Alte Grippe-Mittel wissenschaftlich untersucht

„Die Legislative tut sich mit der Zulassung eines chemisch wohldefinierten Stoffes deutlich leichter”, erklärt Judith Rollinger. Schließlich ist dessen Wirkung klarer einzuschätzen. Doch viele Leiden, vor allem „Wohlstands-Krankheiten”, beeinträchtigen verschiedenste Körperfunktionen. Da ist es von Vorteil, wenn ein Arzneimittel an unterschiedlichen Fronten kämpft. „Heilmittel aus Mehrstoffgemischen, sogenannte Phytopharmaka, wirken vielleicht zunächst nicht ganz so schlagkräftig, sorgen aber für Harmonisierung”, ist Judith Rollinger überzeugt. Ihr vom FWF (Fonds zur Förderung der wissenschaftlichen Forschung) gefördertes Grippe-Projekt brachte diesbezüglich wesentliche Erkenntnisse. Dank diesem hält die Uni Wien nun mehrere Patente, die höchstwahrscheinlich von der Pharmaindustrie aufgekauft und genutzt werden. Vier Jahre lang wurde dafür unter anderem eine Liste mit mehr als 60 Pflanzen erstellt, die gegen Viren eingesetzt werden können. In Zusammenarbeit mit einer Virologin in Jena wurde die Wirkung getestet, wurden Zellen mit Viren infiziert und dann mit den Naturstoff-Extrakten „behandelt”, die Ergebnisse mit aufwendigen Computersimulationen genau analysiert. Die nächste Frage war, wie die Inhaltsstoffe am effizientesten angewendet werden können. Ist ein wässri­ger Extrakt wirkungsvoller oder etwa ein alkoholischer Extrakt? Viele Stunden brüteten Studenten, Assistenten und Professorin im Labor über solchen Fragen. „Es wird sich zeigen, ob die Arbeit bahnbrechend war oder einfach nur tiefere Einblicke geliefert hat,” ist Judith Rollinger gespannt, welchen Nutzen ihre Forschungen langfristig bringen.

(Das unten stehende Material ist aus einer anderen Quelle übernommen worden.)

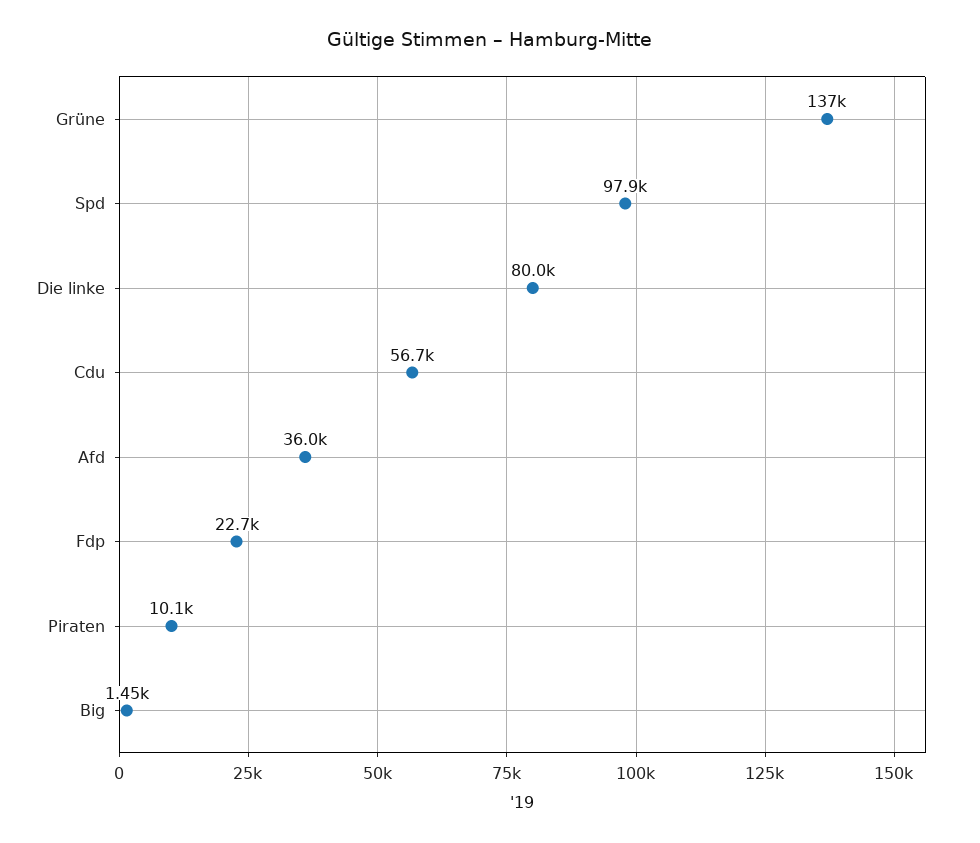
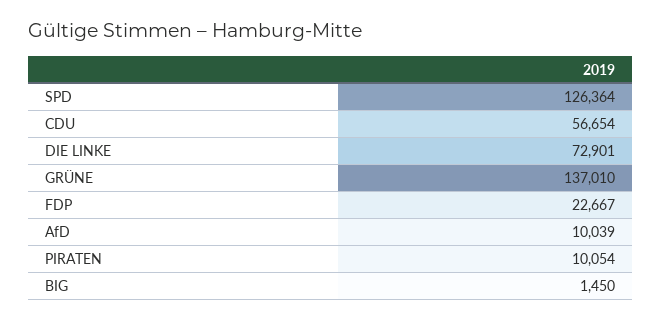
Spd: 97900 -> 126364
Die linke: 80000 -> 72901
Afd: 36000 -> 10039

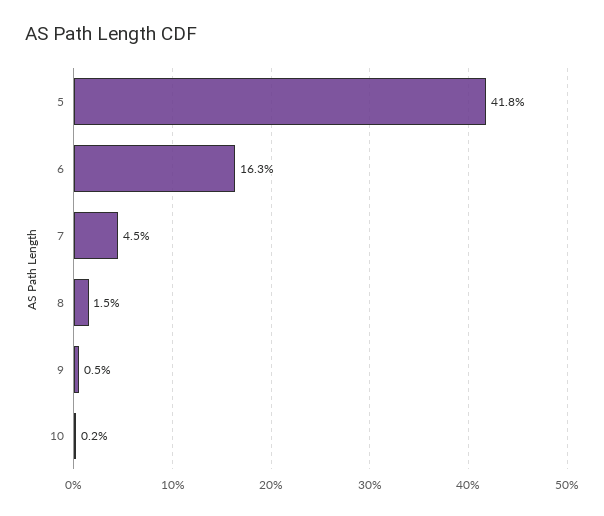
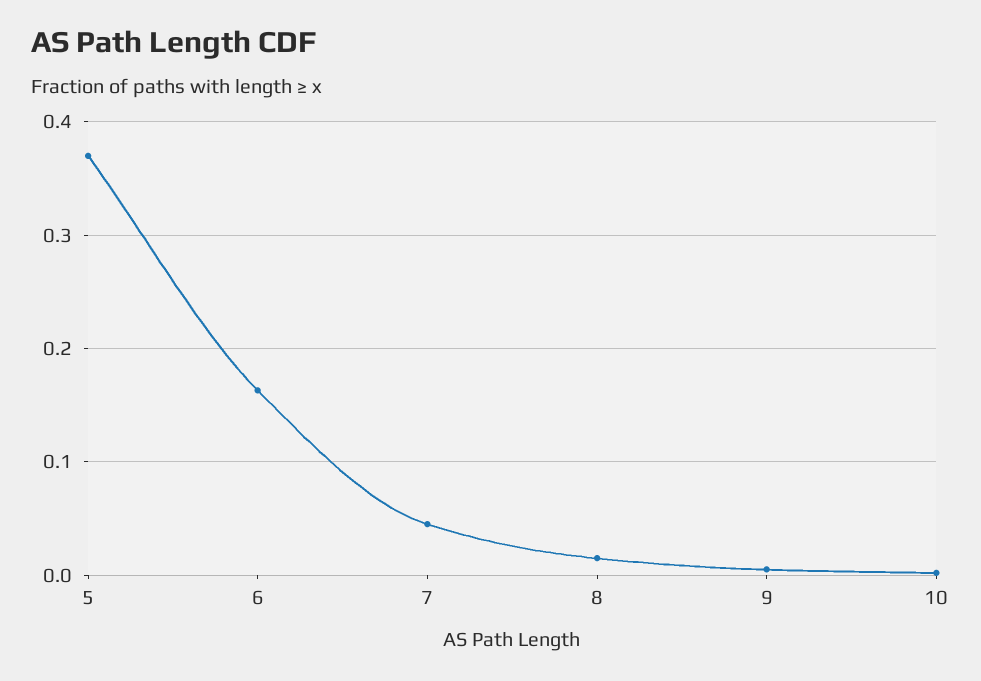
5: 0.418 -> 0.37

Und was tut sie persönlich gegen die Grippe?

„Ich versuche, mich nicht allzu lange in trockenen  und überhitzten Räumen aufzuhalten.” Ihr Büro am Institut hat Dr. Rollinger mit vielen Pflanzen ausgestattet, um die Luftfeuchtigkeit zu erhöhen. Bei ersten Anzeichen greift sie zu Teegetränken. „Günstig gegen Infektionen der Luftwege wirken etwa Thymian, Sonnenhut, Fenchel oder Eukalyptus”, weiß sie genau. Je nach Stadium setzt sie außerdem auf schweißtreibende „Teedrogen” wie Holunderblüten oder Lindenblüten, bei Husten mit zähem Schleim greift sie zu Efeuextrakt. „Als Tee ist der Efeu nicht so effizient”, ist der Professorin bewusst. Außerdem gilt für zahlreiche Heilpflanzen, dass sie  für den Menschen nicht nur Positives bereit halten. Wie schon Paracelsus gesagt haben soll: „Die Dosis macht das Gift.”

Pharmakognosie ist die Lehre von Heilmitteln tierischer oder pflanzlicher Herkunft. Sie ist ein Teilgebiet der pharmazeutischen Biologie. Naturstoffe sind meist Inhaltsstoffe von höheren Pflanzen. Außerdem können sie von Bakterien hergestellt werden.